▶ **Directions**: Your task is to repeat the entries word for word while leaving out the pictures.

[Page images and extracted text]

Segment Open

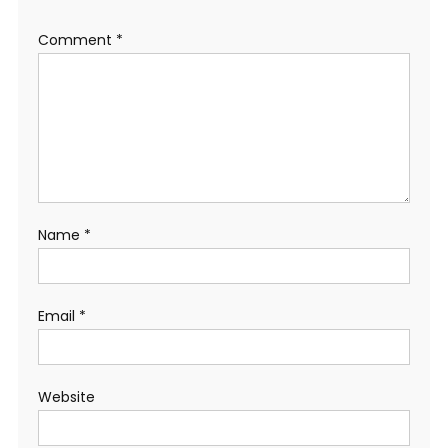
Comment
*
Name
*
Email
*
Website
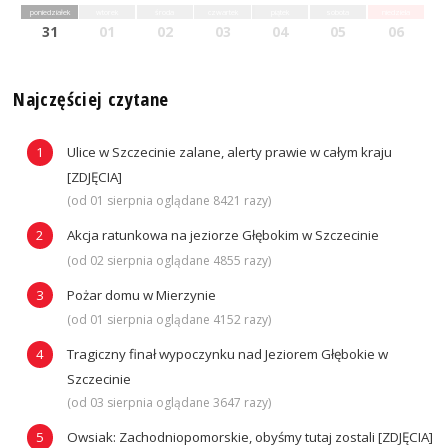
poniedziałek
wtorek
środa
czwartek
piątek
sobota
niedziela
31
01
02
03
04
05
06
Najczęściej czytane
Ulice w Szczecinie zalane, alerty prawie w całym kraju
[ZDJĘCIA]
(od 01 sierpnia oglądane 8421 razy)
Akcja ratunkowa na jeziorze Głębokim w Szczecinie
(od 02 sierpnia oglądane 4855 razy)
Pożar domu w Mierzynie
(od 01 sierpnia oglądane 4152 razy)
Tragiczny finał wypoczynku nad Jeziorem Głębokie w
Szczecinie
(od 03 sierpnia oglądane 3647 razy)
Owsiak: Zachodniopomorskie, obyśmy tutaj zostali [ZDJĘCIA]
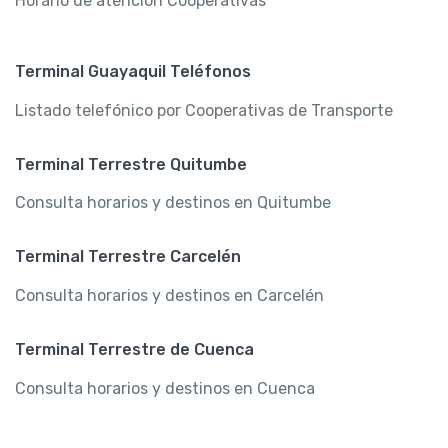
Horario de atención Cooperativas
Terminal Guayaquil Teléfonos
Listado telefónico por Cooperativas de Transporte
Terminal Terrestre Quitumbe
Consulta horarios y destinos en Quitumbe
Terminal Terrestre Carcelén
Consulta horarios y destinos en Carcelén
Terminal Terrestre de Cuenca
Consulta horarios y destinos en Cuenca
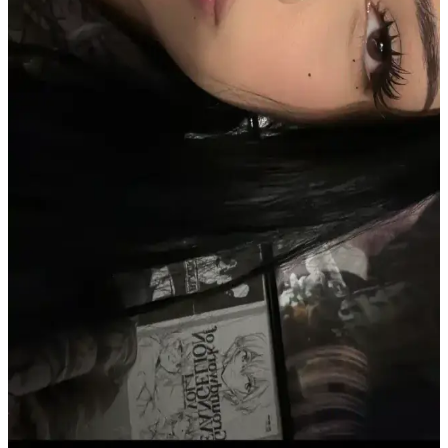
Seyrek kaşların nedenleri, doğal ve medikal yöntemlerle kalıcı
makyaj tekniklerine kadar çeşitli çözümler detaylıca inceleniyor.
Beslenme ve bakım önerileriyle kaş sağlığı destekleniyor.
Kaş Bölgesindeki Sivilceyi Gizlemek ve İyileştirmek
İçin Etkili Yöntemler
Kaş bölgesinde oluşan sivilcelerde buz uygulaması, antibakteriyel
kremler ve hidrojel bant kullanımı ile şişlik azaltılır. Yeşil renk
düzeltici ve kapatıcı ile makyajla görünüm minimize edilir, cilt
sağlığı korunur.
Makyaj ve Saç Kesimiyle Gençleşme: Kakül, Kaş
Şekillendirme ve Hafif Ten Ürünleri
Kakül kesimi, doğal kaş şekillendirme ve hafif ten ürünleri
kullanımı, görünümde gençleşme ve özgüven artışı sağlıyor. Reddit
deneyimi bu değişimin etkisini gözler önüne seriyor.
Makyaj Görünümünü Yeniden Yaratırken Ürün ve
Uygulama Tekniklerinin Önemi
Makyaj görünümünü tam olarak yeniden yaratmak için ürün seçimi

Segment Closed

▶ **Solved exercise**:
Comment
*
Name
*
Email
*
Website
poniedziałek
wtorek
środa
czwartek
piątek
sobota
niedziela
31
01
02
03
04
05
06
Najczęściej czytane
Ulice w Szczecinie zalane, alerty prawie w całym kraju
[ZDJĘCIA]
(od 01 sierpnia oglądane 8421 razy)
Akcja ratunkowa na jeziorze Głębokim w Szczecinie
(od 02 sierpnia oglądane 4855 razy)
Pożar domu w Mierzynie
(od 01 sierpnia oglądane 4152 razy)
Tragiczny finał wypoczynku nad Jeziorem Głębokie w
Szczecinie
(od 03 sierpnia oglądane 3647 razy)
Owsiak: Zachodniopomorskie, obyśmy tutaj zostali [ZDJĘCIA]
Horario de atención Cooperativas
Terminal Guayaquil Teléfonos
Listado telefónico por Cooperativas de Transporte
Terminal Terrestre Quitumbe
Consulta horarios y destinos en Quitumbe
Terminal Terrestre Carcelén
Consulta horarios y destinos en Carcelén
Terminal Terrestre de Cuenca
Consulta horarios y destinos en Cuenca
Seyrek kaşların nedenleri, doğal ve medikal yöntemlerle kalıcı
makyaj tekniklerine kadar çeşitli çözümler detaylıca inceleniyor.
Beslenme ve bakım önerileriyle kaş sağlığı destekleniyor.
Kaş Bölgesindeki Sivilceyi Gizlemek ve İyileştirmek
İçin Etkili Yöntemler
Kaş bölgesinde oluşan sivilcelerde buz uygulaması, antibakteriyel
kremler ve hidrojel bant kullanımı ile şişlik azaltılır. Yeşil renk
düzeltici ve kapatıcı ile makyajla görünüm minimize edilir, cilt
sağlığı korunur.
Makyaj ve Saç Kesimiyle Gençleşme: Kakül, Kaş
Şekillendirme ve Hafif Ten Ürünleri
Kakül kesimi, doğal kaş şekillendirme ve hafif ten ürünleri
kullanımı, görünümde gençleşme ve özgüven artışı sağlıyor. Reddit
deneyimi bu değişimin etkisini gözler önüne seriyor.
Makyaj Görünümünü Yeniden Yaratırken Ürün ve
Uygulama Tekniklerinin Önemi
Makyaj görünümünü tam olarak yeniden yaratmak için ürün seçimi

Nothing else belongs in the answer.